“Lucien Minor’s mother had not wept, had not come close to weeping in their parting.”
THE much anticipated (in these quarters) second book from Patrick deWitt, the follow up to Scissor Sisters. The two share striking graphic covers, and sharp titles, a play on character names.
I imagine deWitt having watched a box set of the Lord of the Rings all weekend resolving that the one thing it lacked was a sense of fun.
The writing is quick. “The valise stood alert on the floor beside him”. The women are “lard-armed”.
We are in some unidentified land. There are trains and barons but no specifics just a castle and mountains, nor any sense of period, except an archaic tone in the narrative; “…there occurred an untoward happening.”
The effect blindfolds the reader, removes any sense of the everyday.
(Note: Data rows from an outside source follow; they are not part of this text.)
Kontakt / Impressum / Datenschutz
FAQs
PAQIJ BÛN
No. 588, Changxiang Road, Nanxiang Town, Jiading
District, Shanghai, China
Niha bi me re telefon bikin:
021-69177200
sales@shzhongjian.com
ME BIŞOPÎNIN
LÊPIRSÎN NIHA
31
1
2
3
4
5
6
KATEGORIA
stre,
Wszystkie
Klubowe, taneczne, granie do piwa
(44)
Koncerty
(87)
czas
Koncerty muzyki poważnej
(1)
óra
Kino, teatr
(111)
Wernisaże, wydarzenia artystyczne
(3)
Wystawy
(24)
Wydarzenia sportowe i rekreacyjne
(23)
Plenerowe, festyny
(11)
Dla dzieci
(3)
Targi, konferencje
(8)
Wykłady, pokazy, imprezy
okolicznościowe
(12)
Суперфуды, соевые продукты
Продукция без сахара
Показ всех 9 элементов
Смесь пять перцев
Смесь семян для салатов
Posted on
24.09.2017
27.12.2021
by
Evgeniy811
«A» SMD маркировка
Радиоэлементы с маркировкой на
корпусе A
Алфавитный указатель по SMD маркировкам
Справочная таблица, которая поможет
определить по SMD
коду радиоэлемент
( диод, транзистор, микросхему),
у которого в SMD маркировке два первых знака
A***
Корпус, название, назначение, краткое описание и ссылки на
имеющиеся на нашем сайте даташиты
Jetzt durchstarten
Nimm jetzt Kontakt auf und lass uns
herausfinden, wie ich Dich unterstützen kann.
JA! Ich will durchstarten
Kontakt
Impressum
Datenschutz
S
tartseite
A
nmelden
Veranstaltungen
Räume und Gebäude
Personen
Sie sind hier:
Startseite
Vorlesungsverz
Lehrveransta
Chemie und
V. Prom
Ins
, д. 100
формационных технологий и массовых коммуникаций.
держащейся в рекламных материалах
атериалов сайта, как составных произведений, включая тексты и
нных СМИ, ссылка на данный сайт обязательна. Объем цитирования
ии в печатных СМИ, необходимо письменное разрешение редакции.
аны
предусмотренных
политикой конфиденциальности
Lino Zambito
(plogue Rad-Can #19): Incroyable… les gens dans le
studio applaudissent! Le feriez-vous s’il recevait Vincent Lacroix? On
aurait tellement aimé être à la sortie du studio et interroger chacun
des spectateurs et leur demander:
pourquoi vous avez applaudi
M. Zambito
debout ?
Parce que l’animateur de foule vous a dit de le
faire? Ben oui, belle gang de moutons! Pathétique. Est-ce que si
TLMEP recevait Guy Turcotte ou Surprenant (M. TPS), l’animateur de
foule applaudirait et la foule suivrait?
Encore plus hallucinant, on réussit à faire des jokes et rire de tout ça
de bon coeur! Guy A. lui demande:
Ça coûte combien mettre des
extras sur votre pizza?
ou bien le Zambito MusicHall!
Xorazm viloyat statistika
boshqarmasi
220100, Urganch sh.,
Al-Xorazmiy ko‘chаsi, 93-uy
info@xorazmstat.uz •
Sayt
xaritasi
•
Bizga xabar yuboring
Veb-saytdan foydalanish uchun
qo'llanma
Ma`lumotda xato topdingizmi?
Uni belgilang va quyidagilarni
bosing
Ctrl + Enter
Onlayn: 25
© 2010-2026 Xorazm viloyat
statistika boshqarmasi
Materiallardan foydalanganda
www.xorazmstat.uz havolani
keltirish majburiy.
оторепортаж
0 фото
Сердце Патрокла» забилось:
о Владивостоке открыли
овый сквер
We are forced to follow the thread of narrative without any familiar handles to grasp. Some imagery is almost Dali-esque: “The cut and style of each man’s outfit was dissimilar to his fellows’: one wore long trousers, another knickers with tall boots, one sported a shearling collar, while his neighbour trailed a scarf. Even their rifles were dissimilar, the lengths of the bayonets varying drastically.” The castle is Escher-like.
Chapters are short and concise, to be read in sandwich sized bites…each one leading up to a page turning sense of riddle, of mystery, of ooh! of aah!! of an edge of the seat expectation. The characters too linger in the mind.
There is a phrase half way through that catches the mood: “an exhilaration, for how curious life was, how unfathomably novel, and occasionally, wonderful.” Or again: “an invigorating concoction of jubilation and dire agitation”.
Humour is tricky in the naive, but all round this is a wonderfully unpredictable journey into the bizarre, more fairy than fable perhaps, in which the chacters themselves have slightly altered perspectives, peculiar as it says, or in the the case of L pondering the question of the lie: “He wondered if it wasn’t man’s finest achievement, and after some consideration, decided that it was.”
At the back deWitt credits a list of other writers he has been reading including Dahl and Donleavy, but for me one missing might be Lewis Caroll.